Investigators at the University of Melbourne and elsewhere dig into museum samples going as far back as 184 years in an effort to understand features found in now-extinct rodents in Australia, which has been home to a wide range of historical mammalian extinctions. With the help of targeted capture, targeted exon sequencing, or exome sequencing, the team sequenced 87 individuals spanning eight extinct and 48 extant hydromyine rodent species, using the data to put together a phylogenetic tree going back some 5.2 million years. "We find no evidence for reduced genetic diversity in extinct species just prior to or during decline, indicating that their extinction was extremely rapid," the authors report. "This suggests that populations of extinct Australian rodents were large prior to European colonization, and that genetic diversity does not necessarily protect species from catastrophic extinction."
A team from the US and Israel look at a potential role for CD47 blockade therapy to reduce resistance to the anti-HER2 drug trastuzumab in HER2-positive forms of breast cancer. With a series of cell line experiments and in vivo tumor growth assays in mouse models, the researchers found that combining trastuzumab with a CD47-targeting humanized monoclonal antibody called Hu5F9-G4 could curb the growth of HER2-positive breast cancer cells that are otherwise capable of tolerating antibody-dependent cellular toxicity induced by the anti-HER2 treatment. "Collectively, our findings present a promising therapeutic approach for the treatment of HER2-positive breast cancer patients whose tumors are either trastuzumab-sensitive or -resistant, as long as the epitope recognized by the therapeutic anti-HER2 antibody remains intact," they write, noting that "other human-engineered IgG1 tumor-targeting antibodies might yield similar therapeutic results when combined with CD47 blockade (and/or other macrophage checkpoint inhibitors), offering a useful adjunct to anti-tumor antibody treatment."

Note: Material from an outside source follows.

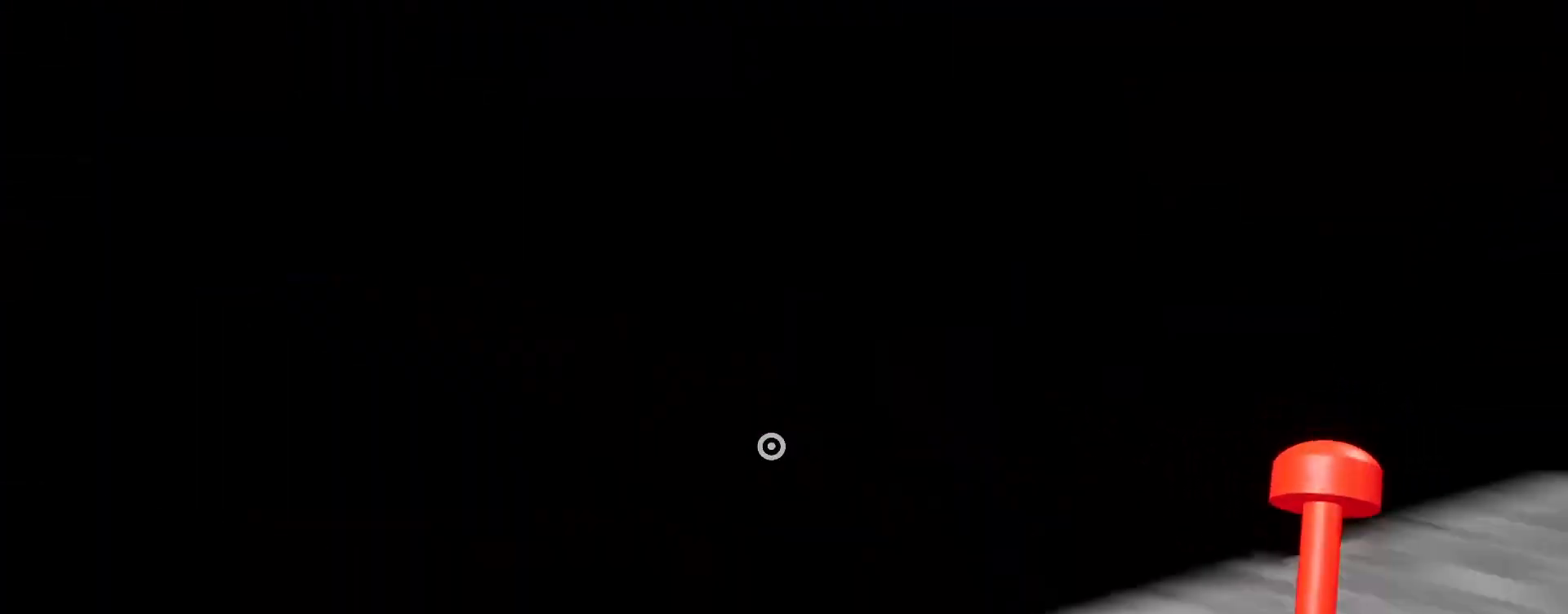
{"keys": ["d", "w"], "mouse": [], "events": []}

Finally, researchers from China and the US explore the function of a H3K79 methyltransferase enzyme called DOT1L that is known to be dysregulated in mixed-lineage leukemia (MLLr). Using a 4sUDRB sequencing strategy for following polymerase II (Pol II) enzyme elongation in erythroleukemic cells with lower-than-usual levels of DOT1L or other members of the same complex, the team saw signs that DOT1L does not seem to make major contributions to regulating transcriptional elongation, despite physically localizing near Pol II in the cell. Rather, results from these and other experiments suggested that a complex containing DOT1L regulates transcriptional initiation. "Collectively," the authors conclude, "the various recruitment mechanisms for modified DOT1L complexes could contribute, through effects on initiation and elongation, to maintenance of the expression of key target genes of [MLL fusion proteins] in MLLr leukemias."